The Vision: Deep Dive into Socket Programming

Understanding how a system responds to connection attempts is the foundation of network auditing. I developed this **Pentest-Toolbox** to demonstrate low-level socket communication using the TCP Three-Way Handshake mechanism. It’s designed to be a lightweight, zero-dependency alternative for rapid internal reconnaissance.

The Scanning Pipeline

The tool processes the target network range through a refined execution flow:

  • **Target Validation**: Sanitizing user input to ensure a valid IP or hostname is provided before initializing the scanner.
  • **Socket Orchestration**: Creating `AF_INET` (IPv4) and `SOCK_STREAM` (TCP) objects for each connection attempt.
  • **Handshake Analysis**: Utilizing `connect_ex` to identify open ports where a return value of $0$ confirms a successful connection.
  • **Performance Metrics**: Tracking the total scan duration using the `datetime` library to measure network latency and tool efficiency.

Mistakes & Roadblocks (The Hard Way)

Developing a raw socket tool required overcoming standard networking bottlenecks and UX challenges.

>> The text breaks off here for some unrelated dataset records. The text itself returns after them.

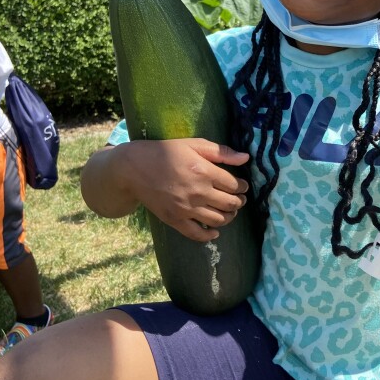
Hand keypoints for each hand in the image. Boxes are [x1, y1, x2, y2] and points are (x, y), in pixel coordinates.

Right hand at [122, 139, 249, 241]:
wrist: (134, 168)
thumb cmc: (166, 152)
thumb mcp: (194, 144)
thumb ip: (221, 152)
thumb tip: (245, 158)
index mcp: (204, 171)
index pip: (235, 185)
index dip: (242, 186)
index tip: (242, 186)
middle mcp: (198, 192)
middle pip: (230, 204)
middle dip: (239, 202)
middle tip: (239, 199)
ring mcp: (186, 208)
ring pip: (218, 220)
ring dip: (229, 217)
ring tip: (229, 212)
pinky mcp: (174, 220)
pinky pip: (197, 234)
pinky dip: (210, 235)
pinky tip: (214, 232)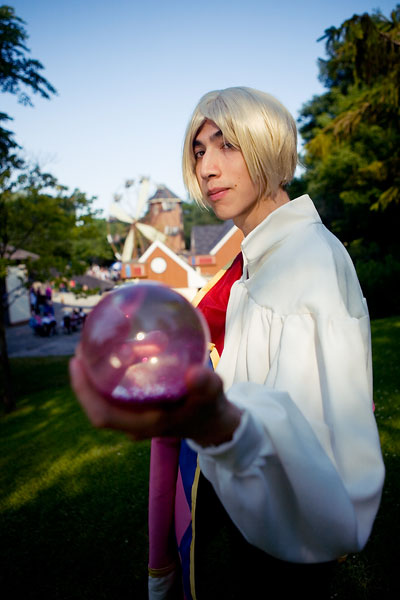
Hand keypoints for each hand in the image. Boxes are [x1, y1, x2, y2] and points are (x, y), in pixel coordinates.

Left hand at [69, 352, 241, 445]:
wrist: (213, 422)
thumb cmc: (209, 409)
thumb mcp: (212, 396)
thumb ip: (205, 386)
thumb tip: (195, 373)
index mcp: (144, 424)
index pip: (102, 415)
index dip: (84, 392)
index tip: (75, 362)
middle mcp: (133, 423)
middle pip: (97, 404)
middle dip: (84, 377)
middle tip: (83, 344)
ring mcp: (134, 416)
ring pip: (105, 397)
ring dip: (96, 374)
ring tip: (95, 343)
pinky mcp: (138, 407)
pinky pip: (115, 391)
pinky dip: (111, 372)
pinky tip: (116, 350)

The Frozen Terminal: Initially, the scanner was too slow because it waited for the default OS timeout on every closed port.
The Fix: Optimized the tool by setting `s.settimeout(0.01)`, balancing speed with detection accuracy for local networks.
The Scroll of Doom: Printing a new line for every scanned port (1-1000) cluttered the terminal and hid findings.
The Fix: Implemented a dynamic counter using `sys.stdout.write` with the `\r` (carriage return) character to update progress on a single line.
The Unclean Exit: Force-quitting the tool (Ctrl+C) resulted in messy traceback errors and unclosed sockets.
The Fix: Wrapped the entire loop in a `try-except` block for `KeyboardInterrupt`, ensuring a graceful termination message.

Key Takeaways

  • **TCP Handshake Logic**: Deepened my understanding of how TCP flags and connection states work at the application layer.
  • **User-Centric CLI**: Learned that visual branding (ASCII banners) and dynamic feedback are essential for professional tools.
  • **Exception Resilience**: Managing `socket.gaierror` and `socket.error` is critical for handling real-world network instabilities.

The Final Result

A portable, high-speed Python port scanner that identifies vulnerabilities in under a minute, providing clear visual feedback and precise duration metrics for security auditors.